Bushby told Information Age that “the reason organisations find it very hard once these threats are inside is that traditionally organisation’s monitor on the ingress or egress from the network. I think it’s more important for people to start thinking about ‘east west’ monitoring. This refers to the monitoring of the inside of the network and understanding what is normal and what is maybe abnormal in that respect. Crucially, if you aren’t looking for something it is very easy not to see it.”
“There has to be better monitoring of that traffic,” Bushby continued. “The other thing organisations aren’t looking at is what is happening on their endpoints. If you’re not monitoring your traffic internally the other way to do it is to look at what is happening on the end machines, what code is running on those.”
“Organisations might have an anti virus or a firewall on those endpoints but that is normally as far as it goes. Some may have data loss prevention (DLP). Looking at data loss prevention from the endpoint is a start, but they are not looking at what is actually happening: what applications are being run, or what network connections are being made from those endpoints. It’s very easy to miss this if you’re not looking for it.”
From this it is evident that organisations are vulnerable on two fronts. If the firewall or border is breached and effective monitoring/detection solutions are not in position internally or at the endpoint then a significant issue arises.
So how can this be addressed within an organisation, where does the direction, the change in strategy need to come from? Presumably it is a boardroom issue and a top-down approach is needed.
“The boardroom is starting to pay attention,” stated Bushby. “The strategies from the UK government, in particular, and the Cabinet Office have emphasised cyber security’s importance.”
>See also: How to prevent the most dangerous cyber threat: insider attacks
“They have told boardrooms they need to be more involved and that they need to care about cyber security in the same way they do health and safety. I believe they are starting to look at it now in that respect.”
But Bushby emphasised that the boardroom must be aware that a change of tactics is required. “It needs to be a case of them being aware of the strategies that are being used. Not the technical details, but the overall high level strategy. I think we should see more non executive members on boards that have an understanding of technology. We should probably also see the CISO either as a guaranteed attendee at every board meeting or even starting to see them properly on the board of these organisations. This will help change the attitude, but also produce the right strategy.”
With EU GDPR on the horizon it is certainly in the board’s interest to protect their data, as from May 2018 a breach will be significantly more expensive for an organisation to pay.
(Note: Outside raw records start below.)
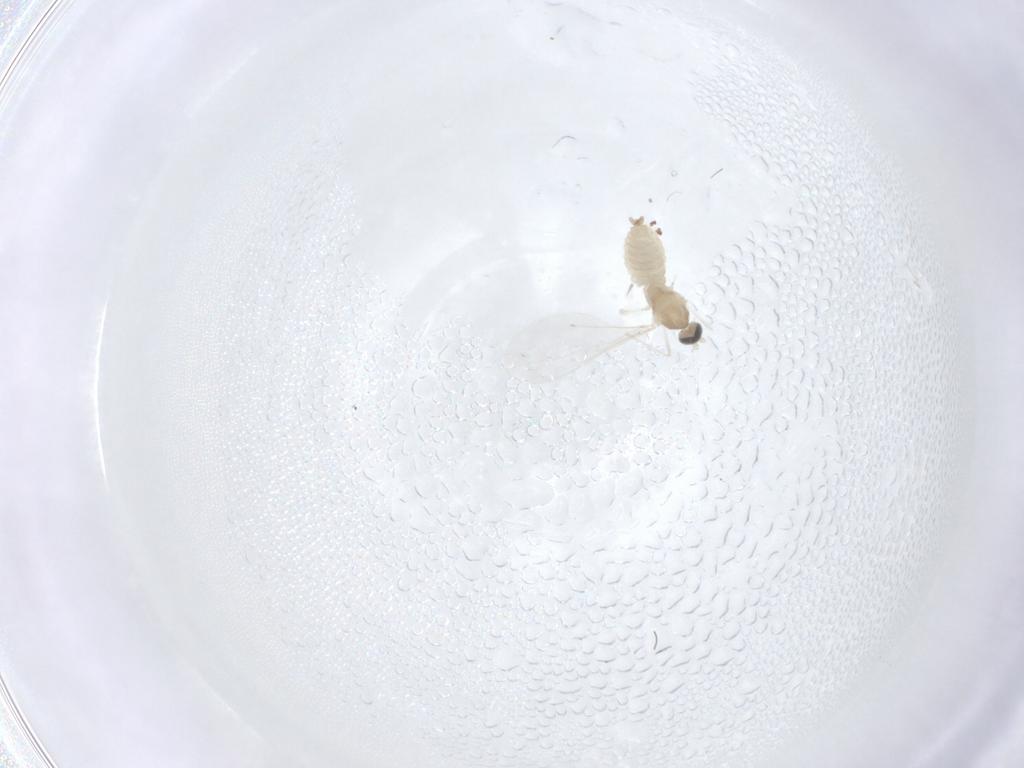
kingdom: Animalia
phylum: Arthropoda
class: Insecta
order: Diptera
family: Cecidomyiidae
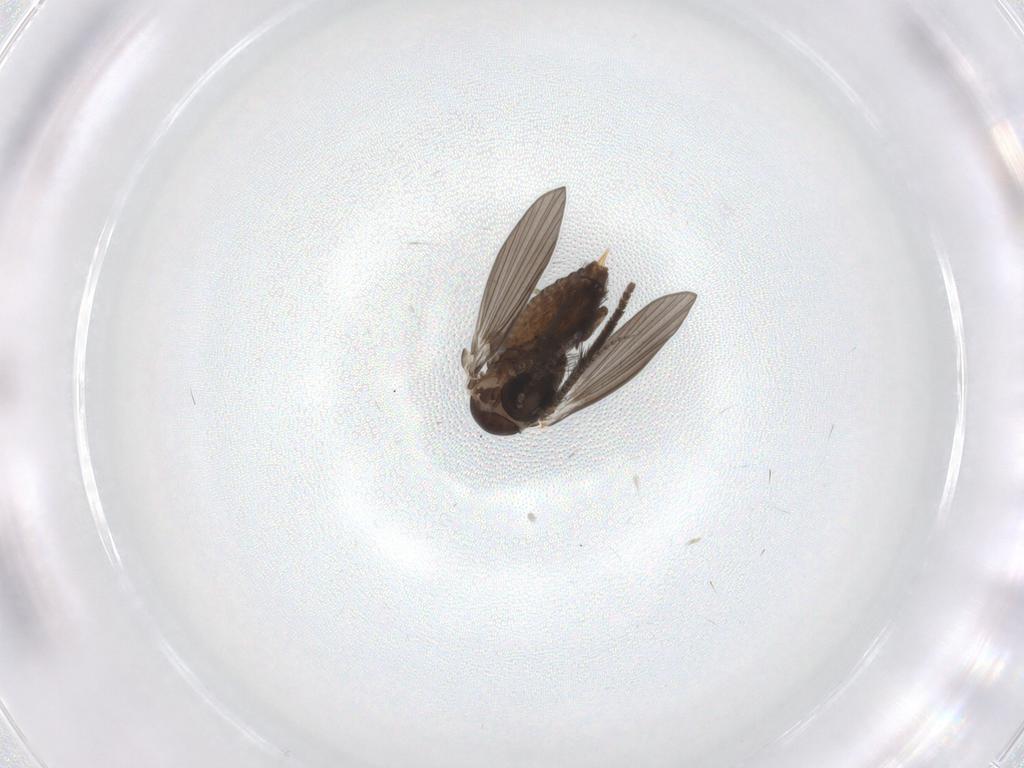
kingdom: Animalia
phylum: Arthropoda
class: Insecta
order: Diptera
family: Psychodidae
To give some context, TalkTalk’s £400,000 fine post-GDPR would look more like £60 million.
“It will start to change their appetite,” said Bushby. “This new legislation has very real financial consequences. The risk means it’s of the level that the board will care about it. The fines will be significant and they will affect the big bottom line of the organisation.”
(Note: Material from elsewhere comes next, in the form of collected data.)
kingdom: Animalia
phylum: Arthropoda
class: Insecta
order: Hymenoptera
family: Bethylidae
Research analysts from Gartner suggest a complete, all-in-one, security solution is required to survive in the connected age.
As mentioned previously, however, even the most effective security solutions can be vulnerable (this may not always be the case with artificial intelligence set to shake up the security scene in the next two to ten years). Bushby agreed and mentioned that “I don’t think there is a magic button. Something will always get in.”
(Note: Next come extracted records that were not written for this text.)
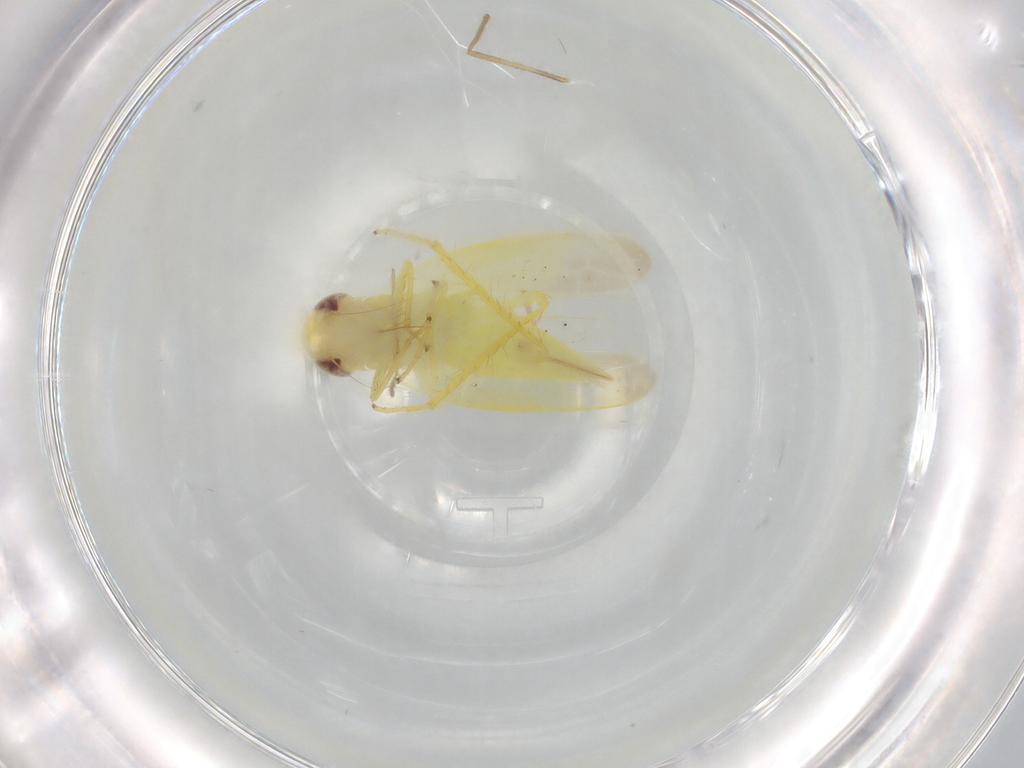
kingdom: Animalia
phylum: Arthropoda
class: Insecta
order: Hemiptera
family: Cicadellidae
>See also: What next? How to prevent the consequences of a data breach
What will stand the best current solutions out, is having the capability of identifying the breach once inside the system and dealing with it appropriately and swiftly.
It’s a brave new world, but “if you want to work in it”, concludes Bushby, “we have to be connected to the internet, we have to be communicating. It is a risk we have to take. But in doing so, we must make sure that we are as secure as possible”.